▶ [Passage provided]:
Process of Establishment of Association of Shape Memory Alloy (ASMA), Present Situation and Issues
This association was inaugurated in 1993, and the present author became the first president, served for 12 years and retired this March. I would like to take this opportunity to put pen to paper about the above title because I want new members to know the background and present situation of this association and to make efforts towards the continuing development of this association.
Ti-Ni shape memory alloy was discovered in the US Naval Ordnance Laboratory in 1963 and some patent applications were immediately filed for methods of application in the United States and the Netherlands, but they didn’t successfully lead to practical application.
However, Raychem Corporation (USA) commercialized pipe couplings made of Ti-Ni shape memory alloy in the 1970s, which was applied to hydraulic oil pipes in the F-14 fighter plane, therefore Ti-Ni shape memory alloys were introduced to mass-production. At that time, Professor Otsuka(note 1) and the present author revealed the mechanism of the shape memory effect and clarified the necessary conditions shape memory alloys should fulfill, following this, other shape memory alloys, such as Cu alloys were discovered.
In 1975, the first international symposium on shape memory alloys was held in Toronto, Canada. The patents of Ti-Ni shape memory alloys expired in the early 1980s, which led to the opening up of the development of the materials and their application methods at a worldwide level. In Japan, two private organizations herein after mentioned (one of them is a semi-private organization) were formed, and the ASMA was established by combining them. The subsequent active researches on fundamentals and application of shape memory alloys were carried out with enormous achievements.

▶ [Records]:
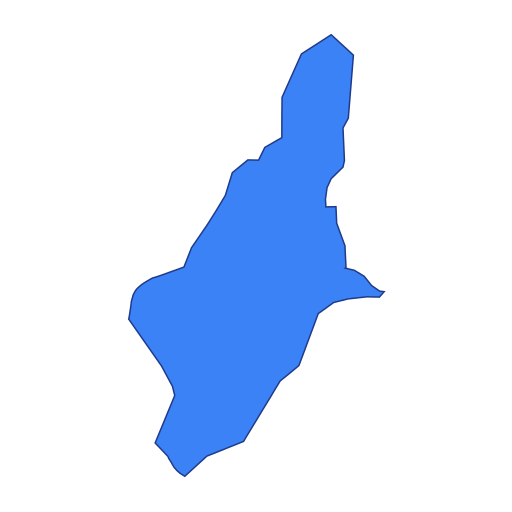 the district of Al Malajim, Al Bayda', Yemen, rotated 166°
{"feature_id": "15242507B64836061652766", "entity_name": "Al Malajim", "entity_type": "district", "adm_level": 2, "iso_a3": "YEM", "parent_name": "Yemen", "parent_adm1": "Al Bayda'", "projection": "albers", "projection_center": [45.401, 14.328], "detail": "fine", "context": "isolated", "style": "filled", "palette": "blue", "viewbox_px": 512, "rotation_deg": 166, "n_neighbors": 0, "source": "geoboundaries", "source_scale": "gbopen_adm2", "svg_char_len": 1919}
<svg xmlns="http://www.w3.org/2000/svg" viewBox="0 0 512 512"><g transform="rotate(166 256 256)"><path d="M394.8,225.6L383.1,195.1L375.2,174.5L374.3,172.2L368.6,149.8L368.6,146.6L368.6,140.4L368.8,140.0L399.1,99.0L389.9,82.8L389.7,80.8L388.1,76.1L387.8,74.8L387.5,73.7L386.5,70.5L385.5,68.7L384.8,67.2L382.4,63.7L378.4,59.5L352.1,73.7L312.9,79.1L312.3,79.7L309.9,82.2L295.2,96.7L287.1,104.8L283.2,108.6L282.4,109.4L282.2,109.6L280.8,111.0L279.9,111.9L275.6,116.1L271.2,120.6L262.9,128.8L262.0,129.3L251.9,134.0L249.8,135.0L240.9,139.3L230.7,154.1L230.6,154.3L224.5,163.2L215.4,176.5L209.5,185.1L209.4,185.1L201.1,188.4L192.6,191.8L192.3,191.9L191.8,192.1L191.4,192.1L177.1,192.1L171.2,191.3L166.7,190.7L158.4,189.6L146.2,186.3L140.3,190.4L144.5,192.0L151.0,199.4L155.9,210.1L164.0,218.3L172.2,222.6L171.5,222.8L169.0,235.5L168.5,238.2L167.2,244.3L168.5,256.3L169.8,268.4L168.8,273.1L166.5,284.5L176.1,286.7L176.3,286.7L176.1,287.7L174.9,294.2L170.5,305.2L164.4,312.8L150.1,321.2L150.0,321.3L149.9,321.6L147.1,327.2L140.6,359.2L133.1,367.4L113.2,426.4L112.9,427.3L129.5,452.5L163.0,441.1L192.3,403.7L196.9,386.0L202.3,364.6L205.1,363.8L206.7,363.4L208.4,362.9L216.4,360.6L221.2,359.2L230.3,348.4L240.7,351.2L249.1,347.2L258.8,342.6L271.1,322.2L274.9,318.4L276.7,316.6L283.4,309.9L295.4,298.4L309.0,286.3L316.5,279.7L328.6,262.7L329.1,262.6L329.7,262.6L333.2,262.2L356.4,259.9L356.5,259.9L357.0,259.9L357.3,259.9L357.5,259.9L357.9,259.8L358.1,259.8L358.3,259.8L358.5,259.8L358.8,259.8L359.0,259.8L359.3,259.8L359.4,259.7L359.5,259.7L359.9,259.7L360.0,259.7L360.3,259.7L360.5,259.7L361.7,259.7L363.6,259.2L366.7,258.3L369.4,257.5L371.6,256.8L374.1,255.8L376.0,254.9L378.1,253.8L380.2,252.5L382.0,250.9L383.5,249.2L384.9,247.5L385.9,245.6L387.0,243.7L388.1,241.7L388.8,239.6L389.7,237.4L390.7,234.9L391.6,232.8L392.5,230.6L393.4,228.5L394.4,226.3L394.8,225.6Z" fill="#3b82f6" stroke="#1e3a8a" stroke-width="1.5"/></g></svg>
--
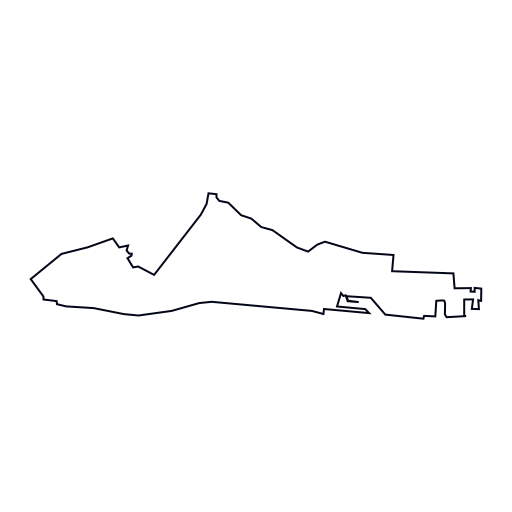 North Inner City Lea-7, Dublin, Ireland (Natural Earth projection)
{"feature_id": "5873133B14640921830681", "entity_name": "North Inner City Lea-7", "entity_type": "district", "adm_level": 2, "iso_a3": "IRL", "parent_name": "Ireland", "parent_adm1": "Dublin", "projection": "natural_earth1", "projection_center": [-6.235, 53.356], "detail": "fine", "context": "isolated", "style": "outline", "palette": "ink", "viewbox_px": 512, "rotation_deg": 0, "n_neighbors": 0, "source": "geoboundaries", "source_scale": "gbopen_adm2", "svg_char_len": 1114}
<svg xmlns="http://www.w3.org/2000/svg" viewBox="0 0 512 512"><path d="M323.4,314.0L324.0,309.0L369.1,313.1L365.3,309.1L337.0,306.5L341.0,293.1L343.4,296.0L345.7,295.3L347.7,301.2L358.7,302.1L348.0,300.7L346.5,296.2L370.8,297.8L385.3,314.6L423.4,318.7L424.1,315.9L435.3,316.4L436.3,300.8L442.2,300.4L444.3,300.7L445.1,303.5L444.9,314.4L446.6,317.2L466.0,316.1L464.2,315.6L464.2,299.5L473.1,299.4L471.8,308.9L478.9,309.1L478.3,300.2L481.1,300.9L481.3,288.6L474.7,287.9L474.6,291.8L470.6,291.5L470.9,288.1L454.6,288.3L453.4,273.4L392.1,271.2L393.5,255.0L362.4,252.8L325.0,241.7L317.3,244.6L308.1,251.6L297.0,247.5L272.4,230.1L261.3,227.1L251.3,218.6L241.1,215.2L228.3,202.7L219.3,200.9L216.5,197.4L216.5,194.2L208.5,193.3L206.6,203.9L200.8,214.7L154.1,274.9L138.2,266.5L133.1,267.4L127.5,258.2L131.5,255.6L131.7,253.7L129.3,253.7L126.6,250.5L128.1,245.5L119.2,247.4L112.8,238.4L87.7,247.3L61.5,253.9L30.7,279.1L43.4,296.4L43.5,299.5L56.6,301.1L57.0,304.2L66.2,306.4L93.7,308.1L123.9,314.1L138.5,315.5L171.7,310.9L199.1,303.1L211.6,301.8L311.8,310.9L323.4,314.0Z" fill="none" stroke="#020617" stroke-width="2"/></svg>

▶ [Prompt]: Carry on the account of the shape memory alloy association from the point where it stops. The lines have no connection to the text about the shape memory alloy association.

▶ [The reply]:
(note 1) Professor Emeritus at Tsukuba University, regular member of ASMA
(1) Osaka Science & Technology Center, Development of Shape Memory Alloy Application Committee and Shape Memory Alloy Division
Under the circumstances of the development mentioned above in the 1960s-1970s, the "Development of Shape Memory Alloy Application Committee"(note 2) was formed in the Osaka Science & Technology Center. Assisted by the new materials boom, industry-academic-government collaboration started to research the situation of the development of shape memory alloys and their applications, methods of evaluation, the issues concerned with the development for alloys and applications and, furthermore, the framework of the development. As a result, they arrived at the conclusion that first of all there should be standardization of technical terms on shape memory alloys in academic and technical fields, and of the methods of measurement of martensitic transformation temperatures.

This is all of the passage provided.